Further complicating matters for federal investigators is the fact that one of the iPhones was apparently damaged by gunfire. During the attack, Alshamrani — a Saudi Air Force member taking flight training in the U.S. — was killed by a sheriff’s deputy, the FBI confirmed.

Apple, for its part, said that it has already provided the FBI with all of the data in its possession and will continue to offer what assistance it can.

The ‘Going Dark’ Problem

Apple has been in a similar situation before. Back in 2016, a U.S. federal judge ordered the company to help the FBI access a locked iPhone owned by one of the shooters in the December 2015 attack in San Bernardino.

The Cupertino tech giant famously refused that order, indicating that it would create a “dangerous precedent” that could threaten the privacy and security of its users and their data.

While the FBI found an alternative way to bypass the encryption on that iPhone, authorities have continually run into problems with locked Apple devices since then. It’s been dubbed the “going dark” problem.

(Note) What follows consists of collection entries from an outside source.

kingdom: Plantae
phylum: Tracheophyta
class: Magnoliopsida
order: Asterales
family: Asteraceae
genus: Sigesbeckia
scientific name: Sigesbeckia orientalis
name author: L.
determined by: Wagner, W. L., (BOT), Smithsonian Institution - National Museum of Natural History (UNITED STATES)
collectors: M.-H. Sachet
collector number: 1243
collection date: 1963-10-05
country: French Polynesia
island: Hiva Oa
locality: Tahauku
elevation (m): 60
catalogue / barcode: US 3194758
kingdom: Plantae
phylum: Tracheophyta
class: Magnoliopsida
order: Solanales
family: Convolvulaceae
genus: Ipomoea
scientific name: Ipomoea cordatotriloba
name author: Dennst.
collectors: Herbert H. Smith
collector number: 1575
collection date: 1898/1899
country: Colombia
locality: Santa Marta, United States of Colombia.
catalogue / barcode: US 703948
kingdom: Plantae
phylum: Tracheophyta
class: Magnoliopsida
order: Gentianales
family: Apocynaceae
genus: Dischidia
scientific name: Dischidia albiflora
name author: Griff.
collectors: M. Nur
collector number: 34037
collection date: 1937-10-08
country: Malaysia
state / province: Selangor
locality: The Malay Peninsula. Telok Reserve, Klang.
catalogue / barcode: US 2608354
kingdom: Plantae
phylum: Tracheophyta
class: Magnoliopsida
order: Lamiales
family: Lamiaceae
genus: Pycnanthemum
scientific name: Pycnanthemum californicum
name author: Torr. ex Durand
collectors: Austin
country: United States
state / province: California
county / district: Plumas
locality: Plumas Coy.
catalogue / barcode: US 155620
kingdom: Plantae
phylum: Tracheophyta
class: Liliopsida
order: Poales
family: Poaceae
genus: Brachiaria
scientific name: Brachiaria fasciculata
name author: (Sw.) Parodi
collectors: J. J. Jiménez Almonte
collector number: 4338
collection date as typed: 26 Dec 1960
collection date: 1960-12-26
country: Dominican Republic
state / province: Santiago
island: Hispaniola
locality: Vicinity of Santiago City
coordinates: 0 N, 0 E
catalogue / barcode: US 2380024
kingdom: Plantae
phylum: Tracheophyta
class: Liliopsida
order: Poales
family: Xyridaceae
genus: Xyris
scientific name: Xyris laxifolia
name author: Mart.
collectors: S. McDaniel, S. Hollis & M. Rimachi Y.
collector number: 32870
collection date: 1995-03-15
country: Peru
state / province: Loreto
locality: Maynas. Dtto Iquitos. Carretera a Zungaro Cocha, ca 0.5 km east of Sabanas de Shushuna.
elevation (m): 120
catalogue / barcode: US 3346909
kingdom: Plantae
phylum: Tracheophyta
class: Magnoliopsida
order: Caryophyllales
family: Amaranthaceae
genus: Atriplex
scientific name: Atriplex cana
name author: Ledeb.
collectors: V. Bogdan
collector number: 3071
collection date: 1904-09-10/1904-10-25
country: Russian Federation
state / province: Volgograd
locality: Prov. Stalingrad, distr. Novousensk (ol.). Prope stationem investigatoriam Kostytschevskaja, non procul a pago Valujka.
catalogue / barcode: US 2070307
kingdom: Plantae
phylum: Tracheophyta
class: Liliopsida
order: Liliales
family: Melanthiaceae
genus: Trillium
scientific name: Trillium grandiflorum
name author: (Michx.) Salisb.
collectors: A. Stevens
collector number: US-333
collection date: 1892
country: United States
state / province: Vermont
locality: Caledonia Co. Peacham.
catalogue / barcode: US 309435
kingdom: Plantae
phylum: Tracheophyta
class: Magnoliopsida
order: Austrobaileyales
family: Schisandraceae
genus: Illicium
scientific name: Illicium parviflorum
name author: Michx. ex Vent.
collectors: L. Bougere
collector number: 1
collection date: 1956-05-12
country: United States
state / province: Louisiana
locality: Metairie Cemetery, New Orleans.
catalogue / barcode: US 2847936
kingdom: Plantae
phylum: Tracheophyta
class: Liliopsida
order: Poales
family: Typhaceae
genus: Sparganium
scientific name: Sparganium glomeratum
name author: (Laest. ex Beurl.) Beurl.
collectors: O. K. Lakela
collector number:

Based on Apple’s statement back to the FBI in this case, it appears that the company is going to continue opposing creating a backdoor into its devices.

Why This Is Significant

Apple does comply with government requests for data, but data stored locally on a locked iPhone is a different story. Even if Apple wanted to give out access to that data, it couldn’t. That’s due to the strong encryption standards baked into its devices, as well as Apple’s hands-off approach to user data.

What the FBI and other law enforcement officials are asking for, in these cases, is a backdoor that can grant access to a user’s device without their permission.

That kind of backdoor, of course, has a high potential of falling into the wrong hands. Just think of intelligence-grade hacking tools that have been stolen and used by hackers. (That isn’t even considering the privacy implications of government overreach and privacy implications.)

But this, unfortunately, is an all-or-nothing situation. And Apple is taking what it believes to be the best route here: a hard stance against backdoors, no matter the context.